- Born: 15 February 2000 (age 26) Tring England, United Kingdom

Gymnastics career
- Discipline: Women's artistic gymnastics
- Country represented: United Kingdom;
- Club: Sapphire School of Gymnastics
- Head coach: Steven Price
- Medal record
Representing United Kingdom
European Junior Championships
| Silver medal – second place | 2014 Sofia | Team |
Australian Youth Olympic Festival
| Gold medal – first place | 2013 Sydney | Balance Beam |
| Silver medal – second place | 2013 Sydney | Team |
| Silver medal – second place | 2013 Sydney | All-Around |

= Teal Grindle =

British artistic gymnast

Teal Grindle (born 15 February 2000) is a British artistic gymnast. She was part of the silver medal winning junior team at the 2014 European Junior Championships in Sofia, Bulgaria.

==Junior career==
===2013===
In January, Grindle competed at the Australian Youth Olympic Festival in Sydney. She was part of the silver medal winning team, she contributed scores on three apparatuses, on the vault Grindle scored 13.600, 12.266 on the uneven bars and 13.933 on the balance beam. She also won the all-around silver medal behind teammate Tyesha Mattis with a final score of 54.065 and became the balance beam champion with a score of 14.500.
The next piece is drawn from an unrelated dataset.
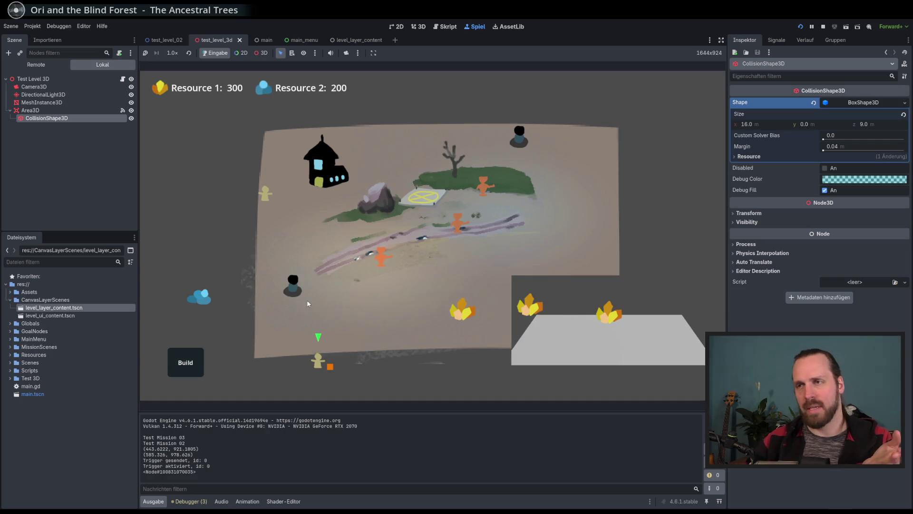
left_click(297, 288)
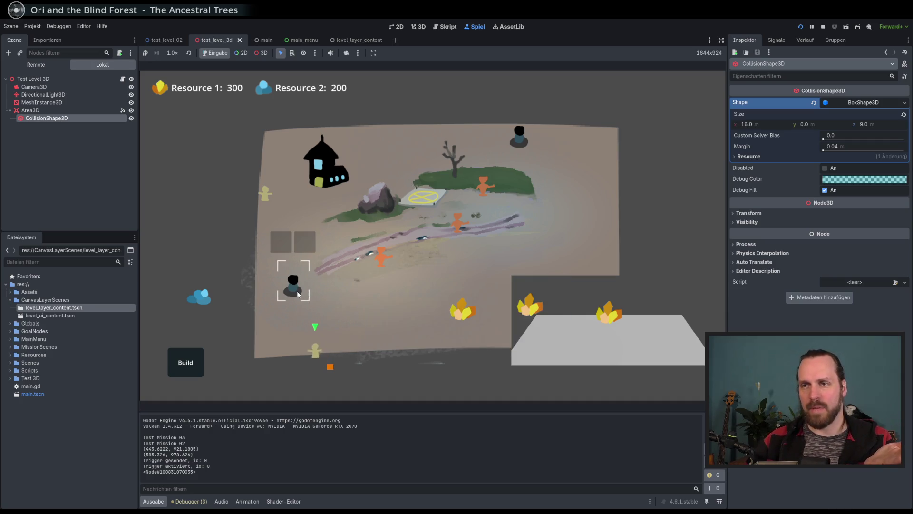
left_click(280, 242)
In March, Grindle competed at the British Espoir Championships. She won the silver medal on uneven bars with a score of 12.850, the gold on the balance beam with 13.900 and shared first place with Catherine Lyons on the floor exercise with 13.900.

===2014===
In March Grindle competed at the British Championships, her first year as a junior. She won the silver medal in the all-around competition behind Amy Tinkler. She scored 13.900 on the vault, 13.35 on the uneven bars, 13.800 on the balance beam and 13.350 on the floor exercise for a total on 54.400. She was fourth in the vault final scoring 13.700 for her first vault and 13.250 for her second for an averaged total of 13.475. Grindle won the bronze medal on the uneven bars with a score of 13.550 a gold medal on the balance beam with a score of 14.400 and a second bronze on the floor exercise with a score of 13.450.